Example of the Danger of Vast Databases of Personal Information
Acxiom, one of the world's largest consumer database companies, was hacked according to this report. What is most interesting is that it was done by someone from inside, and not an external hacker:
Acxiom says a former employee of one of its client companies downloaded financial and personal information while he was still working for the client company.This is exactly the sort of thing that the government keeps saying about the databases it wants to create based on data from multiple companies like Acxiom.

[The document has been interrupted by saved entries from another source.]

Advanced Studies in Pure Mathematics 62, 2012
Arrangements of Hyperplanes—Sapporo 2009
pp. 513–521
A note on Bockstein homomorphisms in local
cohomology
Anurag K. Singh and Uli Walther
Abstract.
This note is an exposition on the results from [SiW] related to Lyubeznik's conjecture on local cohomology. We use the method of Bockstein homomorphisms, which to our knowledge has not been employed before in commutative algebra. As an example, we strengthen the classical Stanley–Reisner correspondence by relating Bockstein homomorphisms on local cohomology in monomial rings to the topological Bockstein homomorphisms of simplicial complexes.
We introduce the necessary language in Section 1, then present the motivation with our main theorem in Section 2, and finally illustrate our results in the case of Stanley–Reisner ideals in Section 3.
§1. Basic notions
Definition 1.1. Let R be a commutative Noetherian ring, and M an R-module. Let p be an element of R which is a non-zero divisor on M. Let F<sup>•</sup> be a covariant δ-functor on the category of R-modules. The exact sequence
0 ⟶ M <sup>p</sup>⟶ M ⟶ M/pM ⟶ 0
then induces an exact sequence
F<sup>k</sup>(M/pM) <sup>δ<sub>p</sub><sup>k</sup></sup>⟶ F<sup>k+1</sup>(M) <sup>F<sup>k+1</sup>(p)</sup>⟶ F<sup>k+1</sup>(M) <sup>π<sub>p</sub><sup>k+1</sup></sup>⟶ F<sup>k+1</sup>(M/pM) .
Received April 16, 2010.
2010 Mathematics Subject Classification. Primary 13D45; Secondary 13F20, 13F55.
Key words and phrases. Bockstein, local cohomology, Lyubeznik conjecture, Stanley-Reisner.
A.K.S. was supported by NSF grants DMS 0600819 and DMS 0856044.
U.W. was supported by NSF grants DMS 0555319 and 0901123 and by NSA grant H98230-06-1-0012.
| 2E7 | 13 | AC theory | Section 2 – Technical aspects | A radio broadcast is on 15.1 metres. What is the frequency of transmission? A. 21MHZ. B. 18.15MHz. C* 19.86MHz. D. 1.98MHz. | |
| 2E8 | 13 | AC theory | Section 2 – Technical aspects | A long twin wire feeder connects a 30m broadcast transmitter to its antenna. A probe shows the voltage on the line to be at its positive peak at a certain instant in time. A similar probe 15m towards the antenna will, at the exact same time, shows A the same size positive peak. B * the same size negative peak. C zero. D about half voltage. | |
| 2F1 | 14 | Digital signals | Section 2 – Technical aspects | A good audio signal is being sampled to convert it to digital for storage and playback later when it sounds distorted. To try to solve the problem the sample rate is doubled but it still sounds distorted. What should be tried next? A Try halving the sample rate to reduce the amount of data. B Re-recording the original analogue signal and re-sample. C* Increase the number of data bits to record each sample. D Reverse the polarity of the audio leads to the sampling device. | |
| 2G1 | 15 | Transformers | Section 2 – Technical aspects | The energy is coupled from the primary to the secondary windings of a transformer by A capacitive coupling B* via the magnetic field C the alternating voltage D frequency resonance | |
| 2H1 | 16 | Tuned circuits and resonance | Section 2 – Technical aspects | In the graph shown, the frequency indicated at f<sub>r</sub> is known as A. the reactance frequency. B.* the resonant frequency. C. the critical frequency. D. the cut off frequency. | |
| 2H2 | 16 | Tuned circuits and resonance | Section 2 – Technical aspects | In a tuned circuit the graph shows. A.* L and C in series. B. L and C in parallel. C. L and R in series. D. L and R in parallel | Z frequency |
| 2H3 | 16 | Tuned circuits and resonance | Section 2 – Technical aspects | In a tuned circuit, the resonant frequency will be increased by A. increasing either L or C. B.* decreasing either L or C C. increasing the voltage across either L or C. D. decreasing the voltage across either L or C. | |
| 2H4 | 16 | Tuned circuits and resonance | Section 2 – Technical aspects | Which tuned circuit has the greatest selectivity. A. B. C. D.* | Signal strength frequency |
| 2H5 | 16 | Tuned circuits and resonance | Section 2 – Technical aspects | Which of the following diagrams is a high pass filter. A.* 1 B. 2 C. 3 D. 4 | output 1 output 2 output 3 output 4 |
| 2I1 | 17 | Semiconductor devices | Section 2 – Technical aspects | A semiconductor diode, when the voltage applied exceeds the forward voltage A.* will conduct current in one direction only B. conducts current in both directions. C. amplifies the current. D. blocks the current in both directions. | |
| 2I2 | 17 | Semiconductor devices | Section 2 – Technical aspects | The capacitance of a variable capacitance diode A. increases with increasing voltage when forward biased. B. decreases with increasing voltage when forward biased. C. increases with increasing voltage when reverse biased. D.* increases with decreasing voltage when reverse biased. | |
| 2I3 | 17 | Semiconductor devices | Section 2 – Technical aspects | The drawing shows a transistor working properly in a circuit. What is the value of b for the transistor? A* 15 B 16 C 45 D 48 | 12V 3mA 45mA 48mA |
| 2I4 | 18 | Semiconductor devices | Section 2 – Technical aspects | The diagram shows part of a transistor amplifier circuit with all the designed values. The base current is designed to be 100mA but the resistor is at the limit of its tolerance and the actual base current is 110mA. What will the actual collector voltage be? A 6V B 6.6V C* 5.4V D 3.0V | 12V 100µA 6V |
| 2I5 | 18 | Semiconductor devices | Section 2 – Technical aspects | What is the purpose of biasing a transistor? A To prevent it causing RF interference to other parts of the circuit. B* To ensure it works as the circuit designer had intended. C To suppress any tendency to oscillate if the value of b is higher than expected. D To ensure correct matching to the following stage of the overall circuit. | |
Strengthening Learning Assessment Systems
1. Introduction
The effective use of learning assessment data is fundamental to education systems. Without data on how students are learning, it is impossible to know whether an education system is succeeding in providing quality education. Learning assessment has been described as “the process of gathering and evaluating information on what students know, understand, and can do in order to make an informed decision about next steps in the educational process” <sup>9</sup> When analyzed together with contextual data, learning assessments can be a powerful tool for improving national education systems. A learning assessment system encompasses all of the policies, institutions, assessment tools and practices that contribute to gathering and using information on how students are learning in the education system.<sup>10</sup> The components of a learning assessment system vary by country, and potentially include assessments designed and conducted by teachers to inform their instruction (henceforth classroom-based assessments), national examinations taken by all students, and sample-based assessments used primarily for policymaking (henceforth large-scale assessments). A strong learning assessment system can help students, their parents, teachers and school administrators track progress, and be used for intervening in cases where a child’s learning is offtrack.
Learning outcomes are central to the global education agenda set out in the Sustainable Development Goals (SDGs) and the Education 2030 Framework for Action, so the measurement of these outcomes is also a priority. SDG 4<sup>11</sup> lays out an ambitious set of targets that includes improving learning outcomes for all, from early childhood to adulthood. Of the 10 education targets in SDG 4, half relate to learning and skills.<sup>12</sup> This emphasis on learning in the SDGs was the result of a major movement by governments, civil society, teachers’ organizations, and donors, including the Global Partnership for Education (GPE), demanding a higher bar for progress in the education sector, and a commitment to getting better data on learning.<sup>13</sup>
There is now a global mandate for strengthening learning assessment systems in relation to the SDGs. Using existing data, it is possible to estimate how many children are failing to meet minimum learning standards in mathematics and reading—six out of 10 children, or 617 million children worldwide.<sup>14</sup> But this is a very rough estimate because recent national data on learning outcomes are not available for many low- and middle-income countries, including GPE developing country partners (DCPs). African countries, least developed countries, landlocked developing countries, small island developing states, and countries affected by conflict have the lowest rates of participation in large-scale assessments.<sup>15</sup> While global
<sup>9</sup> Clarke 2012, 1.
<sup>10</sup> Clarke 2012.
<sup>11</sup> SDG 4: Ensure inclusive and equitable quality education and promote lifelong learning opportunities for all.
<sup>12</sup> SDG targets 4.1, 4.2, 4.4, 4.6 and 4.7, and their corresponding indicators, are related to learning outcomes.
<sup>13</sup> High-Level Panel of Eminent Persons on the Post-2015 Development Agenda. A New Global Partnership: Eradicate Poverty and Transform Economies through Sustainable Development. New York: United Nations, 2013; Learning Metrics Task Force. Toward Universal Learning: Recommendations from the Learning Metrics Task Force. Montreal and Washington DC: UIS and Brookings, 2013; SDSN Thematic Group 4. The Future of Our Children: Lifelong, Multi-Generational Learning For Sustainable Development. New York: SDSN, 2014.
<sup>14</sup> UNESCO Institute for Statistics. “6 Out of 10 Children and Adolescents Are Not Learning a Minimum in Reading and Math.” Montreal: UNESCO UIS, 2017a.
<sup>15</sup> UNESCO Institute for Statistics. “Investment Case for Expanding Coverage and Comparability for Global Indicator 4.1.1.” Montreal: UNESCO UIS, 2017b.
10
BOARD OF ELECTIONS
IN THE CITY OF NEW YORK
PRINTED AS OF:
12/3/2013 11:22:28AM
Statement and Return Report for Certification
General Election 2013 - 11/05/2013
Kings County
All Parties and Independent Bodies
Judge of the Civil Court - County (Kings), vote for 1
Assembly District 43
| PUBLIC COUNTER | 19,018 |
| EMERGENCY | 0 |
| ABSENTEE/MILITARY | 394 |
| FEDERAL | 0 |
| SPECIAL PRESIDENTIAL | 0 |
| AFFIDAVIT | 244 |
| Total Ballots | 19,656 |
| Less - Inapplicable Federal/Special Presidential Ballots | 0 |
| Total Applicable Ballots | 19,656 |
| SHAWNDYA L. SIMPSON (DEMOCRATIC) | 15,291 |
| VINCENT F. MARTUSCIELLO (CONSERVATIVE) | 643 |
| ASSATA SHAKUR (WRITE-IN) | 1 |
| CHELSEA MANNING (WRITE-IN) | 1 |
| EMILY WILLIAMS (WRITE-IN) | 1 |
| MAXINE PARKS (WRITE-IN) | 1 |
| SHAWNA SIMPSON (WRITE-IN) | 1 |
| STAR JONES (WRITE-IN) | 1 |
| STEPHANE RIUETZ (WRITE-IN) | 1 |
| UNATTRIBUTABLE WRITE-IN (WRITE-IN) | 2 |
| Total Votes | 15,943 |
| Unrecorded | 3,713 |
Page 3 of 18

The reporter in this article found one of those helpful security people who downplay the risk of you losing your personal information:
How concerned should you be as a credit card or loan customer? The company and local computer experts say the risk to individuals is actually small.
I'm glad Mr. Nichols thinks the chances and ability to get the data are so low. Too bad he ignores the fact that the data was already stolen. What is also not mentioned is that, last time I heard, Acxiom had data on over 150 million US consumers, or more than half the US population. 10% of that total is a lot of data.
"I'm not worried, because the chances and the ability of someone to steal a password and the percentage of passwords being stolen and the ability to get to this data is much less than,... someone stealing your mail," said Robert Nichols, Computerperson.com.
Fortunately, company has managed to close the barn door:
Acxiom says it's contacted all affected client companies and it's changing all the passwords on the one server computer that was hacked. This will make that estimated 10% of their consumer financial data much safer. I fell better already.